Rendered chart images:
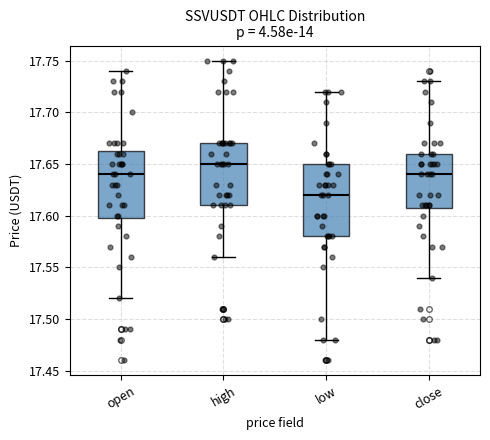

Reading left to right, read every box against the y-axis: the position of its median line, the range the box covers, and the ends of its whiskers. The values are not printed on the chart, so give them approximately, as read against the axis.

open: median 17.640, box 17.600 to 17.665, whiskers 17.520 to 17.740
high: median 17.650, box 17.610 to 17.670, whiskers 17.560 to 17.750
low: median 17.620, box 17.580 to 17.650, whiskers 17.480 to 17.720
close: median 17.640, box 17.610 to 17.660, whiskers 17.540 to 17.730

*Task statement*
Rewrite all of the entries with "y-axis" swapped for "vertical axis" and everything else kept the same. Omit the pictures from your answer.

*Solution*
Reading left to right, read every box against the vertical axis: the position of its median line, the range the box covers, and the ends of its whiskers. The values are not printed on the chart, so give them approximately, as read against the axis.

open: median 17.640, box 17.600 to 17.665, whiskers 17.520 to 17.740
high: median 17.650, box 17.610 to 17.670, whiskers 17.560 to 17.750
low: median 17.620, box 17.580 to 17.650, whiskers 17.480 to 17.720
close: median 17.640, box 17.610 to 17.660, whiskers 17.540 to 17.730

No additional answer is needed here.